▶ _SUPPLIED RECORDS_
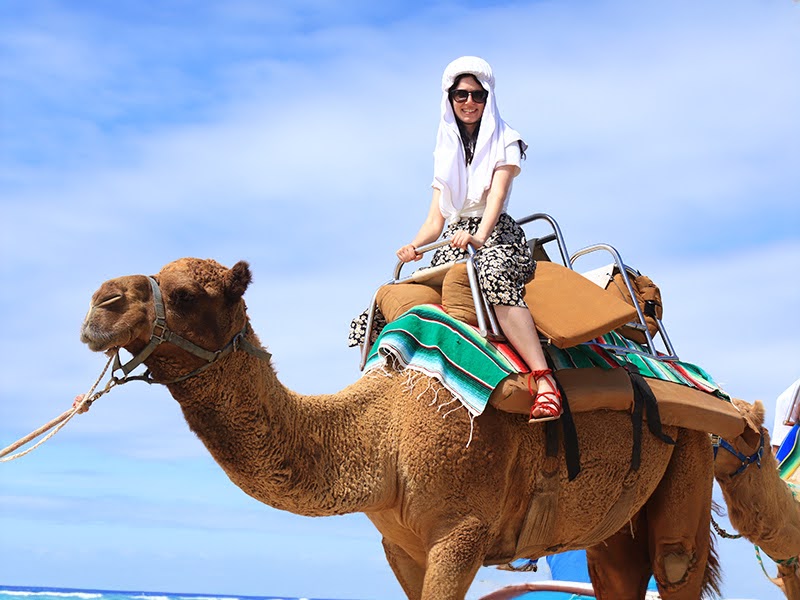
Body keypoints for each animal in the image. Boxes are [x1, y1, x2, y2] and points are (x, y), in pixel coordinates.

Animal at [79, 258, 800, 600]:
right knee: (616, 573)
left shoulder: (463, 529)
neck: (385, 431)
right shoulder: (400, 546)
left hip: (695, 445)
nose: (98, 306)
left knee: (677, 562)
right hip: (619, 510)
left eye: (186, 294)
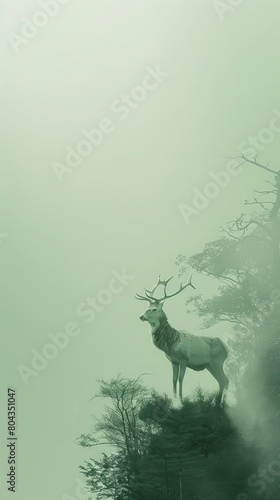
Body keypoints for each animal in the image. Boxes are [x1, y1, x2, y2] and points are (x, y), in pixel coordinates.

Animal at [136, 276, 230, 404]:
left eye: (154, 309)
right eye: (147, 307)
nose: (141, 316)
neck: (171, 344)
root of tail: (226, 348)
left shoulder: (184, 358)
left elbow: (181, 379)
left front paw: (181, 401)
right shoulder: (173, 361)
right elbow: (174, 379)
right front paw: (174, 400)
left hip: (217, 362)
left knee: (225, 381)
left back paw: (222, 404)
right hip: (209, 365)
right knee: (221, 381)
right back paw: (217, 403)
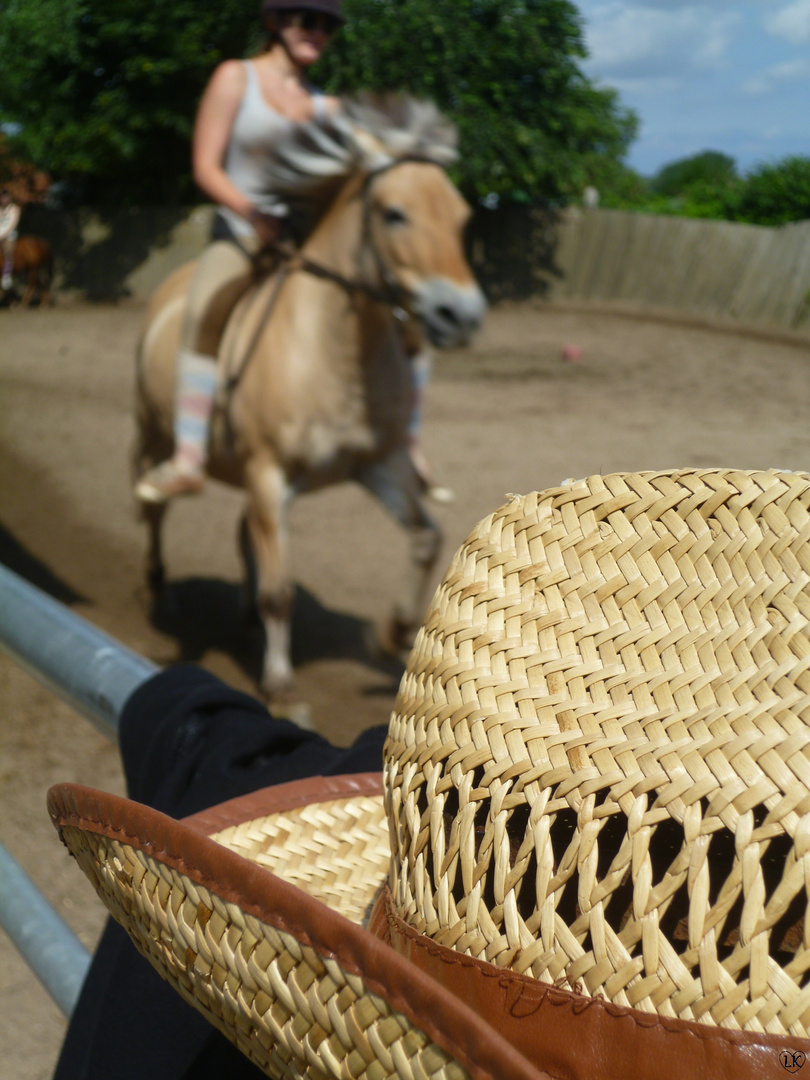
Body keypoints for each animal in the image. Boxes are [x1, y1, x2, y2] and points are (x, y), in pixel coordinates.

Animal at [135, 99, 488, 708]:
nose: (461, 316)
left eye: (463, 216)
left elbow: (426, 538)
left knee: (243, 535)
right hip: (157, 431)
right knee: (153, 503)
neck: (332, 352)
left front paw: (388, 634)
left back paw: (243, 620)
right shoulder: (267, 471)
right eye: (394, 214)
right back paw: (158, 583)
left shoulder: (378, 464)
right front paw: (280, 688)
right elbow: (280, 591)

▶ _EXERCISE INSTRUCTIONS_
Only the lines above from the one containing "right knee: (616, 573)" through the one containing "neck: (171, 344)" should be returned, verbatim and inclusive, with pictures excluded.

▶ _ANSWER SECTION_
right knee: (616, 573)
left shoulder: (463, 529)
neck: (385, 431)
right shoulder: (400, 546)
left hip: (695, 445)
nose: (98, 306)
left knee: (677, 562)
right hip: (619, 510)
left eye: (186, 294)
Body keypoints for each animal in the image. Boxes are [x1, y1, x2, y2] and points are (x, y), in pixel coordinates.

Animal at [136, 276, 230, 404]:
left eye: (154, 309)
right eye: (147, 307)
nose: (141, 316)
neck: (171, 344)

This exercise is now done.